Tuesday, February 12, 2013

What I Learned in Peace Corps: Advice For New Volunteers

I am leaving El Salvador in 4 weeks. I have been looking back on the past two years trying to figure out what I would say to the class of volunteers that just arrived. What gems of wisdom can I give them. I know they will either ignore everything I say or it will get lost in the jumble of new information they will receive, but maybe one or two of them will remember some piece of advice 

You will be served food with bones in it. Even if the food seems as though bones have no place being there, there they will be. Get over it, bones never hurt anybody. Also at some point in time you will have food that contains at least one of the following: eyes, feet, intestines, brain, scales, lungs and/or testicles. Be gracious and learn the phrase 'Me hace daño'.

When someone dies, go to the wake. It is not important how well you knew the deceased. Your community will love you so much more when they see you supporting the family in mourning. Go for a few hours, eat a tamale. Sure it may be awkward for you, but it is a great way to integrate yourself, and no one else there will think it is weird.

Always carry toilet paper with you. Bathrooms here either do not have any, or they charge to use it. Be prepared.

On that note, it is wise to also carry around a mini- first aid kit. I started in training, and got made fun of for it. Sure my baggy containing band-aids, Advil, Sudefed, Imodium, Benedril, a nail file, re-hydration salts, toilet paper and extra underwear (because you just never know) may have seemed excessive to some, but I cannot tell you how often it came in handy. Also how often people have come to me because they needed something medical and were just unprepared.

Try not to judge yourself when general hygiene goes out the window. Because it will go out the window. You will preach washing your hands 1 million times a day, but after you finish eating your dinner with your fingers, you will wipe your hands on your pants. Or how you go days without bathing. It is hot, so you want/ need to take a bucket bath. But it is too hot to motivate to actually do it. It is a vicious cycle that can last days. It's ok, scoff now. Judge me please. Just come talk to me in 6mo to a year and let me know if you are still holding up.

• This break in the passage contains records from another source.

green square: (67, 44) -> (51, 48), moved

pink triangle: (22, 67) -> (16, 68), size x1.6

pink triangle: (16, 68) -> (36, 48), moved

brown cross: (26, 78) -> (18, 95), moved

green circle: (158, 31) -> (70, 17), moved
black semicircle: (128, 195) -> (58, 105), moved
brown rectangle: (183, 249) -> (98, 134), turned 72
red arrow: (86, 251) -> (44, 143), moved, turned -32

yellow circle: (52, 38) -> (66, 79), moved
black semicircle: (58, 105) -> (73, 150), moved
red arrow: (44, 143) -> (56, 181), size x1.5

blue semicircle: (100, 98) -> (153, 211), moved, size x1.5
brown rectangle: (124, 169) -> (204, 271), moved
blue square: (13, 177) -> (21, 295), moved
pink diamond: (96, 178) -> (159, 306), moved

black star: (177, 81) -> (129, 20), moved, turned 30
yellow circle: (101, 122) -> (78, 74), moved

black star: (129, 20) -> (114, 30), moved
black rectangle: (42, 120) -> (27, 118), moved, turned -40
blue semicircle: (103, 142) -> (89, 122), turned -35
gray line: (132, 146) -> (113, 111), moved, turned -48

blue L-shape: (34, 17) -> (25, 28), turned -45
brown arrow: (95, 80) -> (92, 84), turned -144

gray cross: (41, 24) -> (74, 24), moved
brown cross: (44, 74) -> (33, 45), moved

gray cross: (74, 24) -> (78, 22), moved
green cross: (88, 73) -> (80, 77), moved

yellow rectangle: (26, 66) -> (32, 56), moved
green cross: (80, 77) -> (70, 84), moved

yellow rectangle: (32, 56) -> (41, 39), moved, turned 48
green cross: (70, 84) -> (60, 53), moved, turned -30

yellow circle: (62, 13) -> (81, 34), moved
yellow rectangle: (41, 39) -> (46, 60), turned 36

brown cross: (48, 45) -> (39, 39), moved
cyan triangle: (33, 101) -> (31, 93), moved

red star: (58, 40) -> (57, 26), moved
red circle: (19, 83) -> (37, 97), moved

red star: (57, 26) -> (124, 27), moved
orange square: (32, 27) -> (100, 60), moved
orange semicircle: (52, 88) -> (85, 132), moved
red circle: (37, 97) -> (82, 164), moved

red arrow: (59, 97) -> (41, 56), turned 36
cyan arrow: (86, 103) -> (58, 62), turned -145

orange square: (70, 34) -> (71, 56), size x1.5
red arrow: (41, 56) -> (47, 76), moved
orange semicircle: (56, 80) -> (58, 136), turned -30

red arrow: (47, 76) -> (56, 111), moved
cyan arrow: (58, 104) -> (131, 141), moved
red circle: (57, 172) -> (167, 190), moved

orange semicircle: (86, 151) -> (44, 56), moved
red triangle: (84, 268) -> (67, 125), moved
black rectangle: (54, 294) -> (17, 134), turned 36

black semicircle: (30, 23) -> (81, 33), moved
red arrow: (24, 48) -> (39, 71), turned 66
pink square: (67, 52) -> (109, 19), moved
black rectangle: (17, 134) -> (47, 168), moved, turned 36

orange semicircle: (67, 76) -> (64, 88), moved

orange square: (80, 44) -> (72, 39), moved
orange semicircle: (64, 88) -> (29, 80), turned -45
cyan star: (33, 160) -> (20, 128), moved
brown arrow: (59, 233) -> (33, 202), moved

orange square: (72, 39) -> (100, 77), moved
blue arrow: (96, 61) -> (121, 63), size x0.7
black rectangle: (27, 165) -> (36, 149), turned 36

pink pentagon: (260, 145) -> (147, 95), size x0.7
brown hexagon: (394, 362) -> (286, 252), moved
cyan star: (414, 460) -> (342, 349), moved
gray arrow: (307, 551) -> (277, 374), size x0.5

This one is for the ladies. Guy volunteers get off easy when it comes to laundry. Guys will almost never have to do their own laundry. It is just not the custom down here. I felt for most of my service that I could not pay someone to wash my laundry for me, as I was afraid the women in my community would look down on me for it. Like 'Oh she can't even do her own laundry, she must be useless.' That is ridiculous. The first time I asked a neighbor to wash a guacual of clothes for me, I felt so free. That was one less item on my giant list of things to do. Also when I got my clothes back I was stunned to see that they were significantly cleaner than when I wash them myself. Especially my white shirts, it was like they were new again! I still do most of my own laundry, but it is nice to know that when I am feeling overwhelmed with everything I can ask for help on this one, time consuming task and it makes my life easier and you are giving a couple of bucks to a family who can probably use it. Also it is shamefully cheap to have your clothes washed down here, and the families can always use the money.

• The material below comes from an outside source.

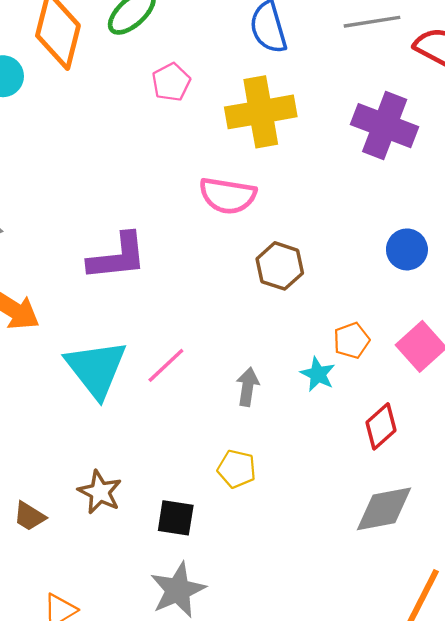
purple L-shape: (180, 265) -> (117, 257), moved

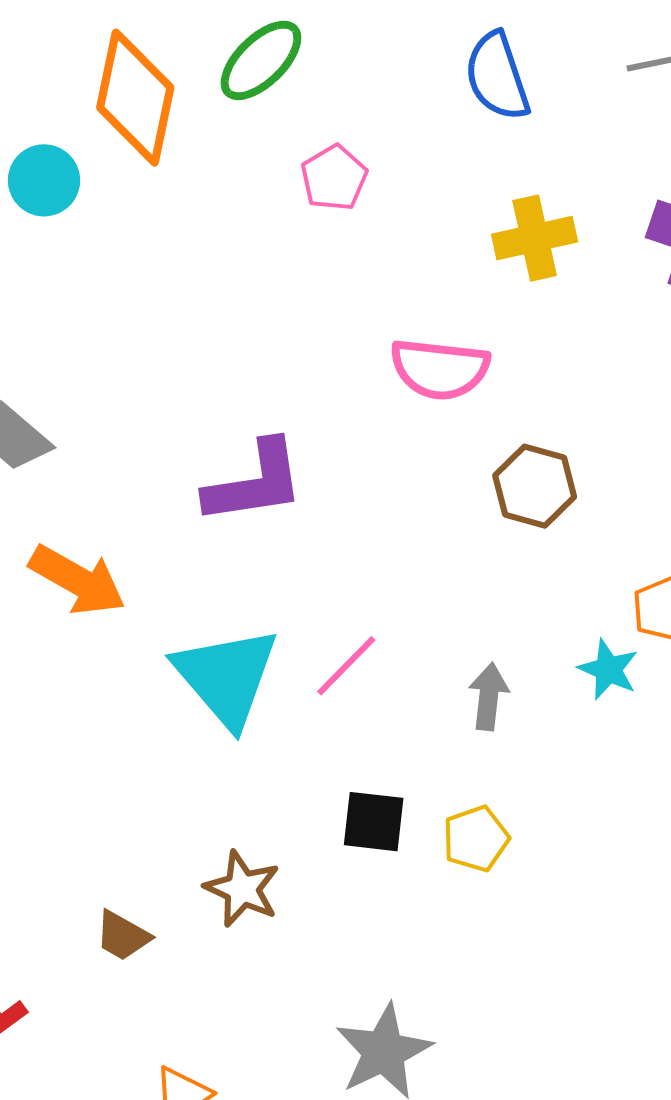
yellow cross: (261, 112) -> (535, 238), moved, size x0.7
yellow pentagon: (237, 469) -> (476, 839), turned -30
black square: (176, 518) -> (374, 822), moved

Stay hydrated! It is hot in most of El Salvador. If you do not drink excess water it is easy to not even realize how quickly you start to feel the side effects of dehydration. Perhaps you won't even feel the effects of it until it is too late... then you must drink the re-hydration salts. Trust me water tastes significantly better than the re-hydration salts.

The odds that you will poop you pants here are high. Just accept this fact now and your service will have a little less stress. I have a strong stomach and almost never get sick and it happened to me. Just stay calm and make sure you are prepared.

If you have people in your community that you do not get along with, take a deep breath. Do not let them ruin your service. There are exceptions to every rule, but you probably won't have to work with these people if you do not want to. Find the community members that understand you and are excited to help with your projects.

Papaya cures everything. When I first got to country it seemed like papaya was their solution to any medical problem I brought to PC staff. I scoffed at first, but papaya is great. It can help clear up anything from stomach trouble to an ingrown toenail. Fact.

But most of all I would just say, stick it out. Sometimes it will be hard and uncomfortable, but it is totally worth it.


  1. Great advice! I hope you gave that talk to all the newbies that came to your site last weekend.


  2. Now we just need someone to write an 'Advice: Reintegration into the US' post for you!

  3. I just accepted the invitation to serve in El Salvador for July 2013 and I'm so happy I have your blog to read before I get there!! Great advice!